On recense moult interventions parlementaires au niveau fédéral au sujet des distorsions de la concurrence imputables aux entreprises publiques. Les exemples cités sont multiples: Admeira, Swisstopo, La Poste, Swisscom, les hautes écoles et universités ou encore le producteur et distributeur d’électricité bernois BKW qui a racheté plusieurs sociétés dans les services et techniques du bâtiment.

Dans ces exemples, le risque de distorsion de concurrence ne provient pas tellement du risque de subventionnement croisé (qui est interdit entre l’activité de monopole et l’activité soumise à concurrence), mais du fait que l’acteur étatique est privilégié car il bénéficie de la sécurité financière (il existe aussi un risque qu’il ne calcule pas tous ses coûts) mais également des contacts privilégiés qu’il entretient avec ses administrés-clients.

Le Conseil fédéral a publié, le 8 décembre 2017, un rapport «Etat et concurrence - Impact des entreprises contrôlées par l’Etat sur les marchés concurrentiels» assez favorable à l’activité étatique dans le secteur privé. Le Conseil fédéral y reconnaît l’existence de certaines distorsions de concurrence, mais rejette toutefois l’idée d’interdire aux entreprises publiques d’exercer des activités en dehors de leur mandat de service universel. Il privilégie le concept dit de la neutralité concurrentielle, arguant que d’importants éléments de ce concept sont déjà mis en œuvre au niveau légal et institutionnel, respectant ainsi les lignes directrices de l’OCDE.

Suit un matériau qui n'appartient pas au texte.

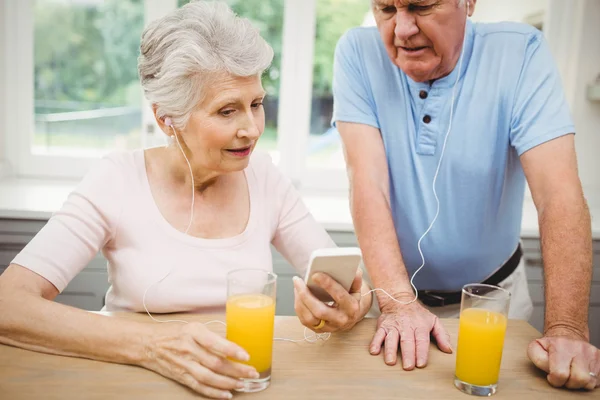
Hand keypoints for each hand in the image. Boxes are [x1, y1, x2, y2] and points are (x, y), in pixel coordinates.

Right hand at [140, 322, 258, 398]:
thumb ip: (212, 336)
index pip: (214, 342)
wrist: (148, 344)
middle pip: (215, 363)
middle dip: (236, 370)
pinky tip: (227, 394)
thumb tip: (235, 345)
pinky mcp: (181, 376)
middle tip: (252, 372)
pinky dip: (214, 392)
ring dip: (228, 383)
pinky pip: (199, 387)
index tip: (246, 355)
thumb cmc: (175, 333)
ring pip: (209, 377)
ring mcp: (184, 364)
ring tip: (242, 384)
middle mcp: (189, 348)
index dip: (231, 350)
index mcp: (194, 332)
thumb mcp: (194, 327)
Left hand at [293, 269, 366, 331]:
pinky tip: (297, 294)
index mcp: (352, 308)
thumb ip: (355, 280)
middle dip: (306, 295)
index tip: (315, 274)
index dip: (327, 284)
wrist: (349, 317)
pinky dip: (298, 306)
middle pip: (320, 311)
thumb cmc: (350, 299)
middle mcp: (341, 320)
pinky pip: (304, 320)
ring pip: (309, 318)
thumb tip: (355, 271)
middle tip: (298, 280)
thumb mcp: (356, 289)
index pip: (339, 296)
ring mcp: (329, 327)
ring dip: (299, 300)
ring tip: (296, 285)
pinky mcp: (319, 330)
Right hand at [369, 298, 451, 369]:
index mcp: (420, 325)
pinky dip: (375, 343)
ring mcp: (393, 326)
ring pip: (391, 338)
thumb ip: (442, 335)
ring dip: (390, 350)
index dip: (421, 352)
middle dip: (407, 354)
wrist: (399, 299)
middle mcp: (406, 326)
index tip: (421, 363)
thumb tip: (448, 350)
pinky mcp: (383, 326)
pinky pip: (378, 334)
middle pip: (407, 341)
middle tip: (408, 366)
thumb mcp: (433, 321)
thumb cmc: (417, 314)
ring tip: (391, 361)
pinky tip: (374, 351)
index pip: (421, 340)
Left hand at [527, 330, 598, 389]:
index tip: (552, 376)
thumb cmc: (552, 345)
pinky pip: (597, 380)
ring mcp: (592, 354)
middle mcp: (579, 348)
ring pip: (590, 382)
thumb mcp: (536, 347)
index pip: (560, 374)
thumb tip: (550, 371)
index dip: (555, 380)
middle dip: (569, 382)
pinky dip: (589, 380)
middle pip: (578, 379)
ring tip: (573, 373)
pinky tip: (581, 372)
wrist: (568, 334)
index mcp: (560, 346)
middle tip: (564, 376)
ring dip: (580, 382)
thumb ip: (538, 359)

Les activités étatiques sont certes encadrées par la Constitution et, entre autres, par le droit de la concurrence (cartels, concurrence déloyale, marchés publics, surveillance des prix). Les moyens d’agir juridiquement sont toutefois limités pour les entreprises qui s’estimeraient lésées. Le Tribunal fédéral est très (trop) restrictif sur la notion de concurrence directe. Il considère ainsi que la Constitution n’empêche pas l’Etat d’être acteur économique comme les autres et n’impose pas de principe général de subsidiarité de l’Etat par rapport au secteur privé. La Loi sur les cartels n’est pas d’une grande utilité non plus, dès lors que l’Etat ne se trouvera que très rarement en position dominante pour ses activités accessoires en concurrence avec le secteur privé.

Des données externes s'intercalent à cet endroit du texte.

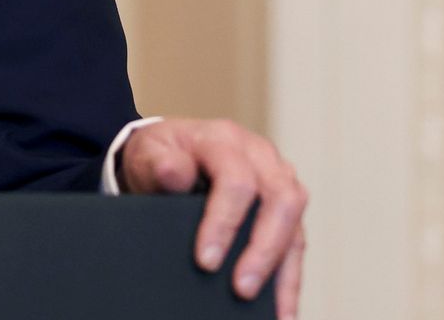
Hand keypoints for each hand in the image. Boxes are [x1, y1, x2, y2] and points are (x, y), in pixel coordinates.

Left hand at [117, 118, 307, 318]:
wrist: (167, 155)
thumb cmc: (160, 157)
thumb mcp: (148, 154)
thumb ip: (159, 163)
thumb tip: (174, 173)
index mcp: (225, 140)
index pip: (236, 180)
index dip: (224, 222)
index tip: (206, 261)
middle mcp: (260, 156)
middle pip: (281, 200)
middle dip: (263, 250)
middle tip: (241, 289)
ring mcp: (277, 180)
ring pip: (295, 223)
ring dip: (284, 271)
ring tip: (274, 314)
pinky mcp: (284, 209)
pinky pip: (295, 243)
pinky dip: (289, 279)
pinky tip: (282, 311)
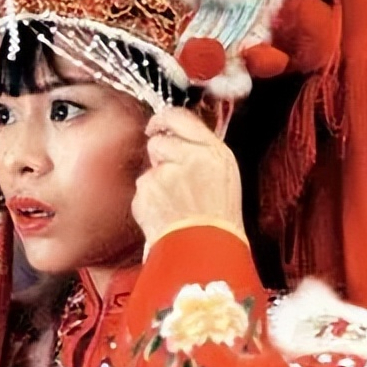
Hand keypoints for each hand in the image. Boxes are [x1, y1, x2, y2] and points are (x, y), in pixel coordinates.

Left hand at [132, 107, 244, 252]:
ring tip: (174, 202)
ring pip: (148, 167)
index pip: (180, 117)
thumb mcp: (225, 175)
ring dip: (155, 182)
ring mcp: (165, 173)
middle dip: (160, 157)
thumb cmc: (219, 219)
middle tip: (174, 179)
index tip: (156, 124)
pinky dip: (148, 200)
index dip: (163, 119)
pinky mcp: (146, 190)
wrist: (205, 248)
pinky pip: (141, 189)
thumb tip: (180, 137)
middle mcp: (189, 157)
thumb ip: (202, 151)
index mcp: (213, 151)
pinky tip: (165, 212)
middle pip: (158, 141)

L’Etat est un acteur important de l’économie. Politiquement, les autorités devraient mieux lutter contre les distorsions de la concurrence. Juridiquement, la voie d’une loi sur le contrôle des aides d’Etats - inconnue en droit suisse mais connue dans l’UE - paraîtrait, selon certains experts, adéquate pour s’attaquer au problème. La question est complexe mais mérite d’être creusée plus avant car les cas de concurrence entre secteur privé et Etat apparaissent à la fois importants et durables.